Live updates: Ukraine-Russia border crisis

Deputy Principal Press Secretary Karine Jean-Pierre speaking during a press briefing in the White House press briefing room on February 14. (Michael Brochstein/Sipa USA)

US officials say they still hope diplomacy will prevail in the face of a potential threat of Russian military action in Ukraine.

Hope for diplomacy: The United States continues to seek a diplomatic solution to defuse the crisis along Ukraine’s borders, the White House said on Monday, but called the continued buildup of Russian troops along Ukraine’s border an obstacle to de-escalation.

“We are actively working to find a diplomatic solution to defuse the crisis,” deputy press secretary Karine Jean-Pierre said, responding to a question about Russian Foreign Minister Sergey Lavrov’s comments that the window of diplomacy did not close.

Kremlin spokesman Dmitry Peskov said Russian President Vladimir Putin was “willing to negotiate”, adding that the Ukraine crisis was only part of Russia’s broader security concerns.

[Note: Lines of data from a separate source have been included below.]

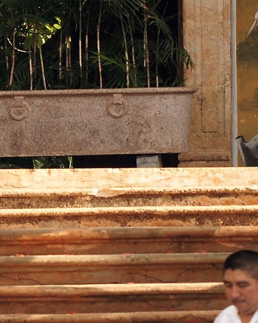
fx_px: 12245
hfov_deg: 1.2
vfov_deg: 1.5
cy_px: 67
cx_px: 25
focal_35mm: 1282
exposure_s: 1/125
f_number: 5
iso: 100
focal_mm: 140
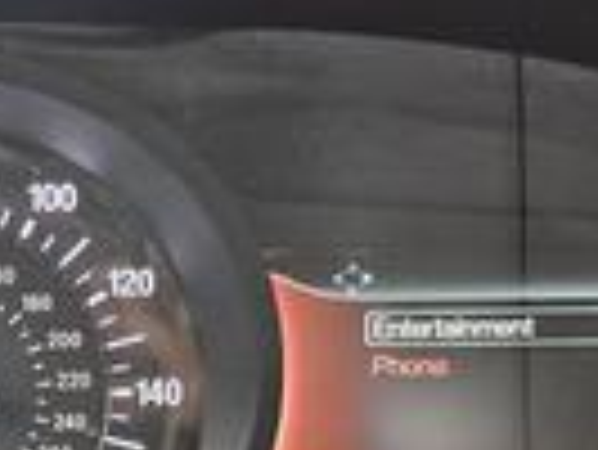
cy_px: 405
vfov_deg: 16.8
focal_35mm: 87
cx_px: -49
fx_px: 1504
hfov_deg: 21.4
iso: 640
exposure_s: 1/120
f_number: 1.8
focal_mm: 5.4
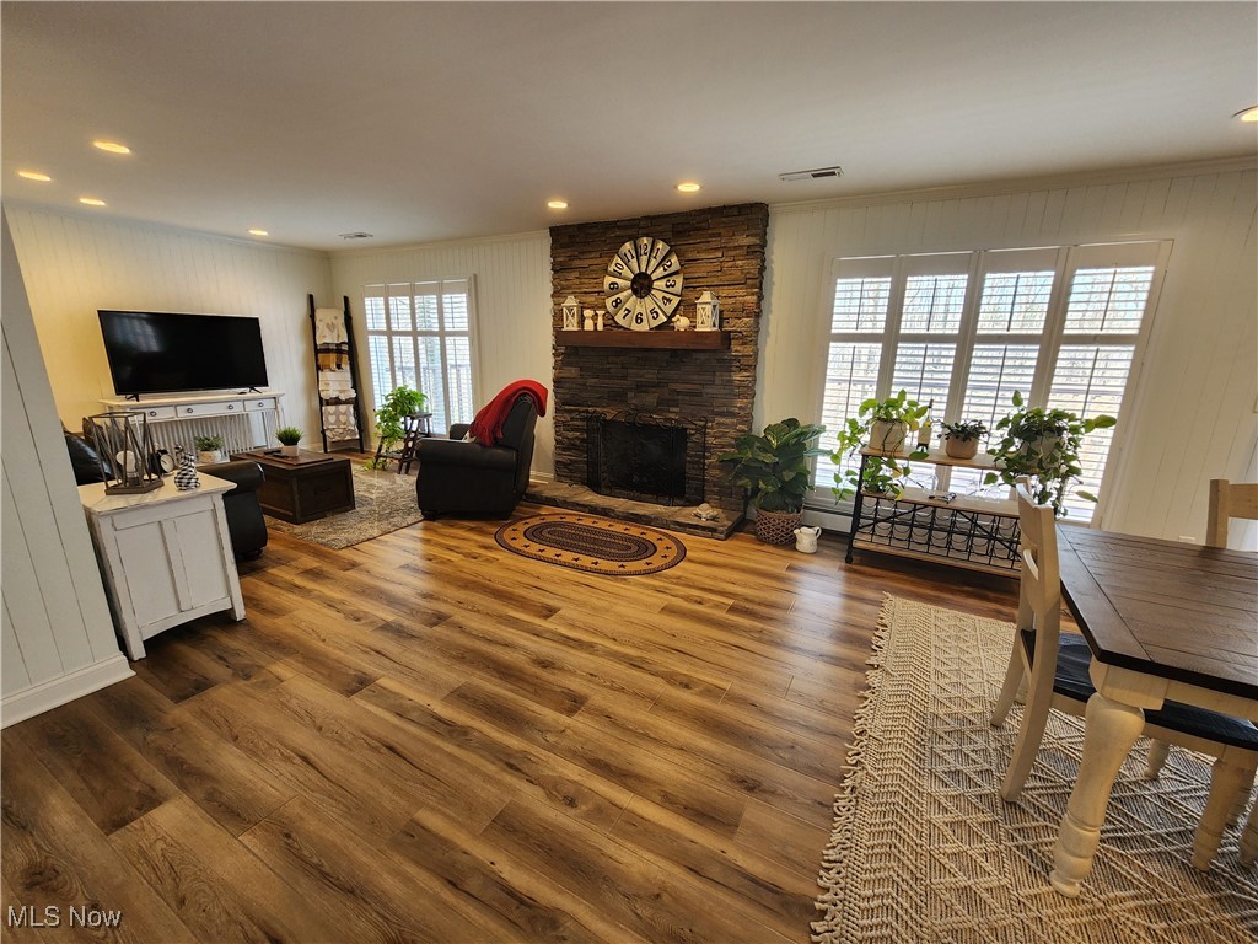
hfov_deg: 106.2
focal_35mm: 13
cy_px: 472
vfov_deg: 89.9
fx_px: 472
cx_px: 629
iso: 160
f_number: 2.2
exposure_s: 1/60
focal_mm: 2.2
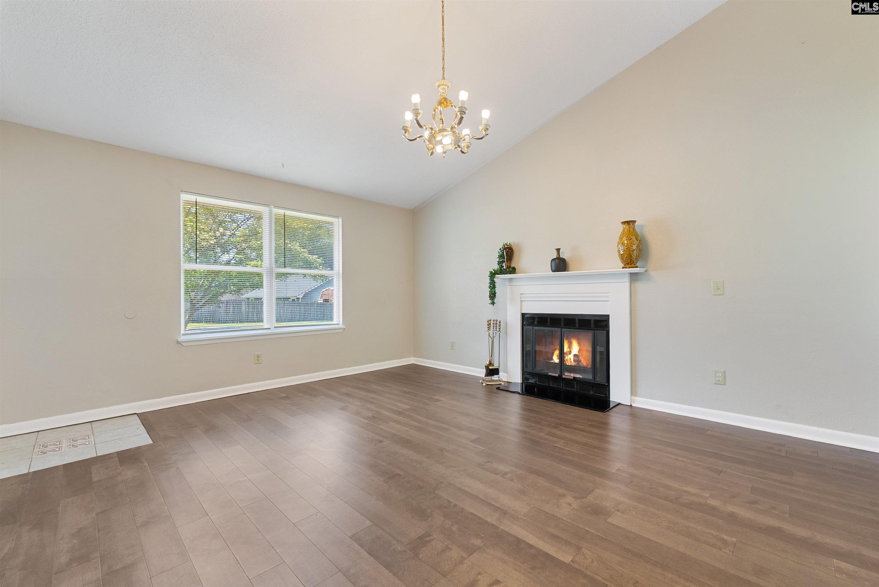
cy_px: 294
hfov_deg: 104.2
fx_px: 342
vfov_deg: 81.3
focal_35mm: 14
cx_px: 440
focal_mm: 14
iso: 200
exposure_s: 1/4
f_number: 9
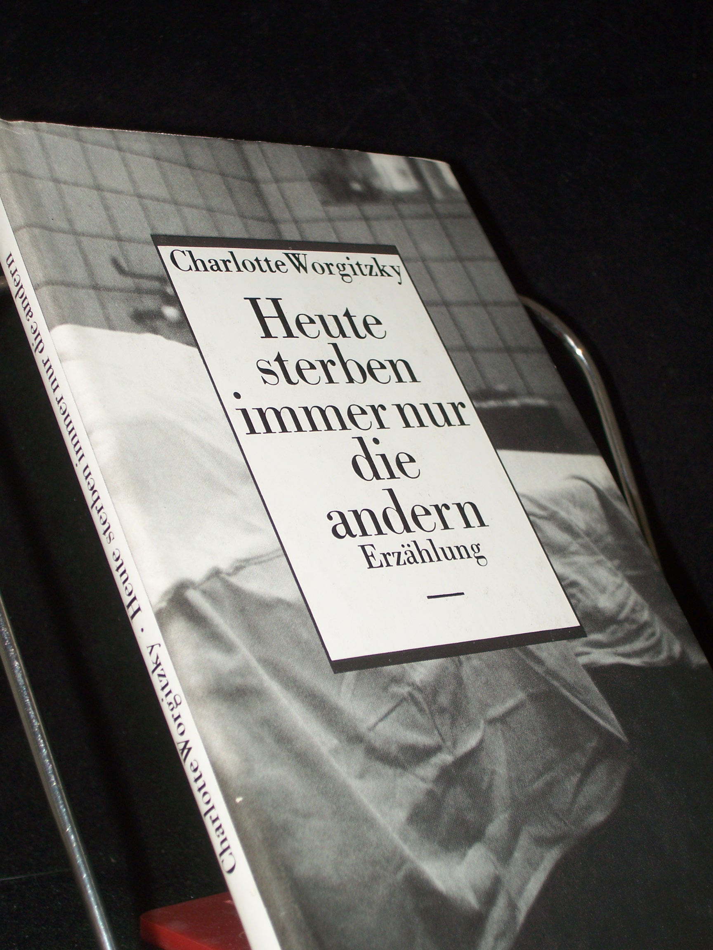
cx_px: 356
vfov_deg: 29.4
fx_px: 1813
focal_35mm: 66
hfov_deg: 22.3
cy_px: 475
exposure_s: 1/80
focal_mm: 11
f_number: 3.6
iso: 80
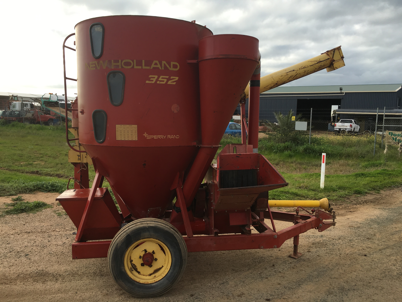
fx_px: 337
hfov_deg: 61.7
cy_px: 151
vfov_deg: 48.2
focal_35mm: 29
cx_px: 201
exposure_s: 1/430
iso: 25
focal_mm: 4.15
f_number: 2.2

“First of all, President Putin has always demanded negotiations and diplomacy,” Peskov told CNN’s Frederik Pleitgen Monday night. “And in fact he started the issue of security guarantees for the Russian Federation. And Ukraine is only part of the problem, it is part of the bigger problem of security guarantees for Russia and of course President Putin is ready to negotiate,” he said.

Preparing for “military action: While diplomatic lines remain open, the State Department made the decision to move the remaining diplomats from Kyiv to western Ukraine, as the department felt it was “absolutely necessary” due to the “distinct possibility, perhaps more real than ever, that Russia may decide to take military action,” State Department spokesman Ned Price said Monday.

During a briefing at the Pentagon, Press Secretary John Kirby said Russian President Vladimir Putin “continues to add” to his “menu of options” the kind of capabilities he has added from the Russian military. by land, sea and air.

“I would just say this, that he continues to advance his preparation if he chooses to go down a military path here, if he chooses to invade again, he does everything you expect him to do to make sure that he’s ready for that option or those options,” Kirby said.

Wall Street impact: The Dow Jones fell 172 points – or 0.5% – on Monday as Wall Street struggled to interpret the financial impact of the ongoing conflict between Russia and Ukraine.

When the US announced the closure of the US Embassy in Kyiv, US stocks fell.

On the ground in Ukraine: Ukrainian President Volodymyr Zelensky has acknowledged that the Russian military build-up near the Ukrainian border represents an “unprecedented challenge for Europe and the world”.

“The escalation at the Ukrainian-Russian border is an unprecedented challenge for Europe and the world,” Zelensky said, speaking alongside German Chancellor Olaf Scholz. “That is why it is very important that our partners support our country economically, in the field of defence.”

“I have always said that without Ukraine it is impossible to shape security in Europe,” he continued. “Ukraine’s security is Europe’s security and only together can we find ways to defend and protect our children,” he added.